Source: The Canadian Press

Moody’s Investors Service said Tuesday it has put its ratings for Royal Bank on review for possible downgrade, and affirmed its ratings for Toronto-Dominion Bank, albeit with a negative outlook, as the rating agency remains concerned about the possibility of growing capital markets exposures for the Canadian banks.

Earlier, Moody’s issued a report indicating that it believes wholesale banking activities pose heightened risks for the Canadian banks, including the risks associated with concentrated positions, high leverage, confidence sensitivity and opacity. Capital market activities also involve “tail risks” if controls fail, it notes, adding that these risks are hard to manage. “Moreover, as market conditions improve and competitive pressures increase, managers at investment banks may relax their disciplines and venture into more complex products,” it says.

The rating agency says that its review of RBC’s ratings will focus on the bank’s commitment to capital markets and its growth plans for the business. Moody’s will also examine the bank’s controls on these businesses, including its limits on position concentrations and less-liquid assets. It notes that RBC management aims to generate 25% to 30% of earnings from the capital markets segment, which Moody’s considers high for a bank with its current ratings.

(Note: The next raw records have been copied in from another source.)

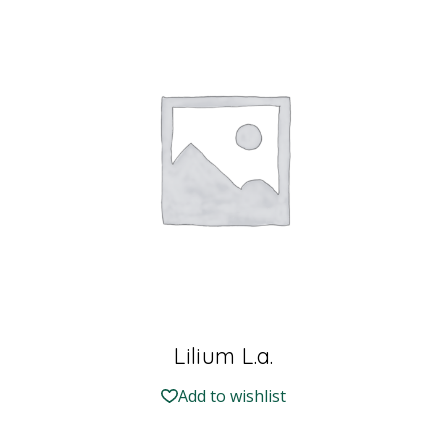
Lilium L.a.
Add to wishlist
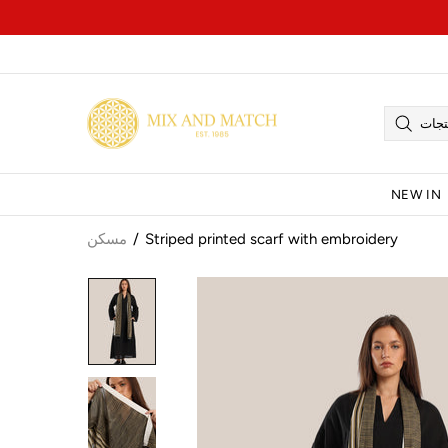
NEW IN
Striped printed scarf with embroidery
مسكن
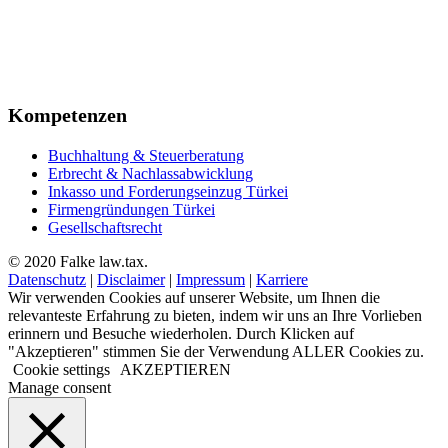
+90 212 945 52 52
+49 711 9533 85 68
+90 212 558 81 20
info@falke.com.tr
Kompetenzen
Buchhaltung & Steuerberatung
Erbrecht & Nachlassabwicklung
Inkasso und Forderungseinzug Türkei
Firmengründungen Türkei
Gesellschaftsrecht
© 2020 Falke law.tax.
Datenschutz
|
Disclaimer
|
Impressum
|
Karriere
Wir verwenden Cookies auf unserer Website, um Ihnen die
relevanteste Erfahrung zu bieten, indem wir uns an Ihre Vorlieben
erinnern und Besuche wiederholen. Durch Klicken auf
"Akzeptieren" stimmen Sie der Verwendung ALLER Cookies zu.
Cookie settings
AKZEPTIEREN
Manage consent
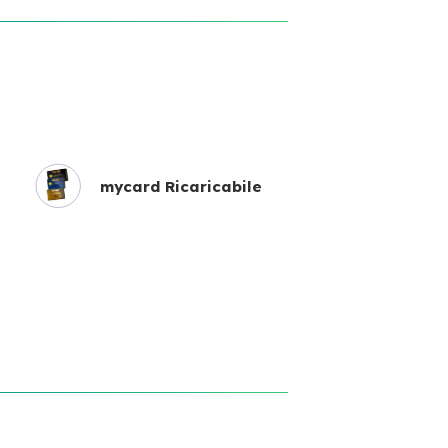
mycard Ricaricabile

“Royal Bank and many other investment banks have recently de-risked, but shareholder demands will inevitably cause firms to increase risk and complexity over the next market cycle” said Peter Nerby, a Moody’s senior vice president.

Royal Bank holds a triple-A rating for long-term deposits and senior debt.

Similarly, Moody’s says that its negative outlook on TD reflects the potential risks associated with TD’s growth in U.S. retail banking and its commitment to capital markets businesses. The rating agency cites TD’s recent $3 billion commitment to BHP Billiton’s acquisition bid for Potash Corp of Saskatchewan as an example of the concentration risks associated with wholesale banking. That said, Moody’s notes that TD appears to have conservative aspirations in building up its capital market trading platforms.

For TD, the concern seems to more focused on its US expansion efforts. “If poorly executed, these initiatives may result in earnings volatility that is inconsistent with its very high B+ unsupported bank financial strength rating,” it says, noting that TD has been expanding rapidly in the U.S., and recently agreed to acquire a troubled Southeastern bank without FDIC assistance.

“TD is one of a handful of triple-A rated banks globally and its business mix and the controls it has displayed around business growth continue to support that rating,” observed Nerby.